The opening shot is of Harley and Ilya kissing passionately in an open space, but the camera is so close to the faces that we do not see the background. If this tenderness between Harley and Ilya is a rarity in the film, the narrow focus is not. The close ups plunge us into the world of these two junkies which the camera helps situate within the huge city of Manhattan. On the one hand, the close-ups suggest that their lives are as narrow as can be imagined: these young people are incapable of taking advantage of the metropolis, rich in culture and employment. At other times Sean Price Williams’ cinematography uses wide, panning shoots, placing the camera above the characters in a lyrical, spacious, and imposing atmosphere that suggests inconsequential these two lives are. Price Williams also isolated the obnoxious, pretentious writer of 2014’s Listen Up, Philip in another, but no less real, New York City. The music, which includes Isao Tomita’s arrangements of Claude Debussy played on a Moog synthesizer, is flexible enough to suit both perspectives.
The Safdies were taking a risk in putting all their faith in Holmes, but not even the most expensive and extensive casting call could have produced an actress as perfectly cast as Arielle Holmes. Her harsh New Jersey accent contrasts with her thin, delicate, bony features, pale skin and brown eyes – eyes that are always darting about like those of an animal in the wild that is prey and a beast of prey.

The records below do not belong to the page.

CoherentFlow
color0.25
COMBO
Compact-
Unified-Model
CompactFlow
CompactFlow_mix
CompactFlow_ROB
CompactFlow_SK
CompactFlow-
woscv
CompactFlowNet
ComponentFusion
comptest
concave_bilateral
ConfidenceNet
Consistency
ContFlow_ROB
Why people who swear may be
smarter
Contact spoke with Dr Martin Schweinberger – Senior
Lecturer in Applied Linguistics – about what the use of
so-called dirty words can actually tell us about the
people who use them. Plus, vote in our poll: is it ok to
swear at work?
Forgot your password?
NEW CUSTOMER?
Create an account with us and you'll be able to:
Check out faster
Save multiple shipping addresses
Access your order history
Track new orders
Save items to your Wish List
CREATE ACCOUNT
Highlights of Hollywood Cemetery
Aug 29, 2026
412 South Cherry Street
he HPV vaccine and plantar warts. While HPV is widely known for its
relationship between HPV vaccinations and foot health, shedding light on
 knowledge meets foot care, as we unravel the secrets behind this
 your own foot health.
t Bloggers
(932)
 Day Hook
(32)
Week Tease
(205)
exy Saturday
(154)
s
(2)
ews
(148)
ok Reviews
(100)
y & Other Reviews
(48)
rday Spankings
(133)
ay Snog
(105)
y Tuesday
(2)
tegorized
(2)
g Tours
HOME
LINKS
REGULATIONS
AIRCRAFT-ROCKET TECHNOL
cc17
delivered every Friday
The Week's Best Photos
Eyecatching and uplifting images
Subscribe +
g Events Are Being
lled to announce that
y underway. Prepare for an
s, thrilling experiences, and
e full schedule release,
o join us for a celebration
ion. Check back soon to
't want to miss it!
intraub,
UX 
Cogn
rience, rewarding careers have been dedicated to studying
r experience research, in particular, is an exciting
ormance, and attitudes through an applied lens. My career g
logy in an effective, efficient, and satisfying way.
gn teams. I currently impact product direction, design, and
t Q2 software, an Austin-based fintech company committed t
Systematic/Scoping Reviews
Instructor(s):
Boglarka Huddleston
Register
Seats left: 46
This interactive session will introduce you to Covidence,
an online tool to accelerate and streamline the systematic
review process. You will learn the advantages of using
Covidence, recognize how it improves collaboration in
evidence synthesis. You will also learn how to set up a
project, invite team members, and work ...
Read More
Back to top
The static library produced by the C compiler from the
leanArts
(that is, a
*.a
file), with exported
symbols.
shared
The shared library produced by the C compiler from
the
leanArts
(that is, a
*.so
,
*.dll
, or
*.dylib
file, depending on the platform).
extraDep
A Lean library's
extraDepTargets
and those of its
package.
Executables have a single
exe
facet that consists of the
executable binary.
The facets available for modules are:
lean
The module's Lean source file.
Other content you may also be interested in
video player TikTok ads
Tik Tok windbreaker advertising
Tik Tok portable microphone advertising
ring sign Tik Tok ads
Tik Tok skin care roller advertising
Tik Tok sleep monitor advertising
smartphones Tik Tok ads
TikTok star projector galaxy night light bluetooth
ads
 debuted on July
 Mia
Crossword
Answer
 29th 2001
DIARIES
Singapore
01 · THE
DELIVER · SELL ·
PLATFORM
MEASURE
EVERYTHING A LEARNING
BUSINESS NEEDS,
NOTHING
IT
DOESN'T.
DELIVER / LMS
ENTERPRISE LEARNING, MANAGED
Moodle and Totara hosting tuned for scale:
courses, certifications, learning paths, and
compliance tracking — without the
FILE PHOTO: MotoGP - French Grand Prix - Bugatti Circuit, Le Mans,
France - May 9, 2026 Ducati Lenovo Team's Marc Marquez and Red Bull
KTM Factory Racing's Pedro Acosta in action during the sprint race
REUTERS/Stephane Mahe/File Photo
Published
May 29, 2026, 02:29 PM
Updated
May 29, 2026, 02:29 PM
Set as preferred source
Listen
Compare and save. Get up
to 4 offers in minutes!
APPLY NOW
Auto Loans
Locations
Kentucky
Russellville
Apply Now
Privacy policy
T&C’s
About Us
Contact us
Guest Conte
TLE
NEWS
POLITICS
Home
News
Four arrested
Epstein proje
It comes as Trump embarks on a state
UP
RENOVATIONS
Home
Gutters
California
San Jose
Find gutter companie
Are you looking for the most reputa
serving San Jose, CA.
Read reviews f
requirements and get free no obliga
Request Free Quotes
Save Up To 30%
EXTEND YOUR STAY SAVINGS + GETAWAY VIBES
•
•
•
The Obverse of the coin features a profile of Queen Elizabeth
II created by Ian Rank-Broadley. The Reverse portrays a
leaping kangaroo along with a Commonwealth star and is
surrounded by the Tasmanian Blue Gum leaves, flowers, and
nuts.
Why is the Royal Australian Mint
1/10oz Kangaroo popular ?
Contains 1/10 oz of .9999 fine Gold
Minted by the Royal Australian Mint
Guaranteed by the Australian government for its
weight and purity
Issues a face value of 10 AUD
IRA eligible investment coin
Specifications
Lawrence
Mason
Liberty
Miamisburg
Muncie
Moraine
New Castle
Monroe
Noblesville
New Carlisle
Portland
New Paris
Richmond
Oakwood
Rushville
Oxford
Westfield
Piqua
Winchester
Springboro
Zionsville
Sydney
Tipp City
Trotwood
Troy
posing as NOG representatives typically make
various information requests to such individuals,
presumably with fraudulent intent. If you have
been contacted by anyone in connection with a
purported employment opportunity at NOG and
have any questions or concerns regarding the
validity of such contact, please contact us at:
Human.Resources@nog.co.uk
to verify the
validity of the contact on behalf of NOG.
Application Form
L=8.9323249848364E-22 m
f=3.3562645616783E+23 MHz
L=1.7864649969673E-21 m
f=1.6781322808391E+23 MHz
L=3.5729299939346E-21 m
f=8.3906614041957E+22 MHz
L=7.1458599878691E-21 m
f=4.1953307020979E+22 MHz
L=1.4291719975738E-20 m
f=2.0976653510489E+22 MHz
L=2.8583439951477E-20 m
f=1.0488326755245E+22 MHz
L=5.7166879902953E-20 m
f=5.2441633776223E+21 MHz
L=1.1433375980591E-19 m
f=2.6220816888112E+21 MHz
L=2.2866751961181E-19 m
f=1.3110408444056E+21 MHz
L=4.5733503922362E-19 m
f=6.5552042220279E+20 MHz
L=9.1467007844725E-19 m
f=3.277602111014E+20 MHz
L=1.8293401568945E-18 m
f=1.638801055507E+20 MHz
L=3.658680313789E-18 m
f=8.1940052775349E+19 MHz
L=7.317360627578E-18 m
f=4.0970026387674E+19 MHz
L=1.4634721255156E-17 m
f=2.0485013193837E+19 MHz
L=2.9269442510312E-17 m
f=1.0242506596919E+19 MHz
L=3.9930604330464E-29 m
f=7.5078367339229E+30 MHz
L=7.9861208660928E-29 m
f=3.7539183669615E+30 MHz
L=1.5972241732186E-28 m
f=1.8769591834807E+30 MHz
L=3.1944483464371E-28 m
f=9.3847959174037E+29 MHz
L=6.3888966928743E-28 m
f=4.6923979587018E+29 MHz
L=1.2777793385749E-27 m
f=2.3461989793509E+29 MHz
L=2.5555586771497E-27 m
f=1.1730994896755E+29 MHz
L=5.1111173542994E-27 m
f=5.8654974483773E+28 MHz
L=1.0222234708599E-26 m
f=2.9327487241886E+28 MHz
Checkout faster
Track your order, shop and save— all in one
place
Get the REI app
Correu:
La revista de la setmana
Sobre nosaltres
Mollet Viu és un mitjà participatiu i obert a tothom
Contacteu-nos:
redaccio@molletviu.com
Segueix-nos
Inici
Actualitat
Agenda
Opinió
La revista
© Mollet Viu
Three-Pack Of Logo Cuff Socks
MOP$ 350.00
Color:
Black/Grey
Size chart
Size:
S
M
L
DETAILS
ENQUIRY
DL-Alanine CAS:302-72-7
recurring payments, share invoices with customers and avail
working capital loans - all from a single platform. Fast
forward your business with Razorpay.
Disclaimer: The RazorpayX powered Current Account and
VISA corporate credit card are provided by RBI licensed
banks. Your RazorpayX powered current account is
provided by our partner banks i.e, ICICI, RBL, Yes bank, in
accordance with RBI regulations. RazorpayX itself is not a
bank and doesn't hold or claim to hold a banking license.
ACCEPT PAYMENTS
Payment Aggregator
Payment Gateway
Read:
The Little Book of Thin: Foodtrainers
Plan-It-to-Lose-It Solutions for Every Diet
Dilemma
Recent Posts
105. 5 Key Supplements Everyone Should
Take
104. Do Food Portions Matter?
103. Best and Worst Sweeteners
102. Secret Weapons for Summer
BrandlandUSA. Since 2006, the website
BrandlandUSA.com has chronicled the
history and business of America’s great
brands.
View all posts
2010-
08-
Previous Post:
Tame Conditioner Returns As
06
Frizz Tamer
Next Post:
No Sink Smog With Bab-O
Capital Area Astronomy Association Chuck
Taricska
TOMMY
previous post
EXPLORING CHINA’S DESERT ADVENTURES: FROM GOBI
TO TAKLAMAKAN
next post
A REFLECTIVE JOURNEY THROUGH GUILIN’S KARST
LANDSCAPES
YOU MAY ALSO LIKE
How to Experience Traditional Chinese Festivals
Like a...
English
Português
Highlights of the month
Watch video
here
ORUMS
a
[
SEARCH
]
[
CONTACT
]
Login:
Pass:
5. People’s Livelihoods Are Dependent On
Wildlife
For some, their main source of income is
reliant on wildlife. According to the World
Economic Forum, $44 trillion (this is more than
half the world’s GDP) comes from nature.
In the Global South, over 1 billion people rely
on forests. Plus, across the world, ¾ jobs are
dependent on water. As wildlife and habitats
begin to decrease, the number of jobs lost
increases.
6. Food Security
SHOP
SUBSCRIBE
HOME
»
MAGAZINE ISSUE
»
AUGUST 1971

Like the blue-eyed Dean DeHaan, four years his senior, Caleb Landry Jones is a scene stealer with a fascinating, charismatic sex appeal that even his deranged wild man appearance here does not mask. You want Harley to leave him, but are not unhappy when he returns into the film. Imagine his near-namesake, Illya Kuryakin in The Man from U.N.C.L.E.. As played by David McCallum, you knew he was cool and that he made each scene more interesting without being able to pinpoint why. The film is dedicated to Ilya.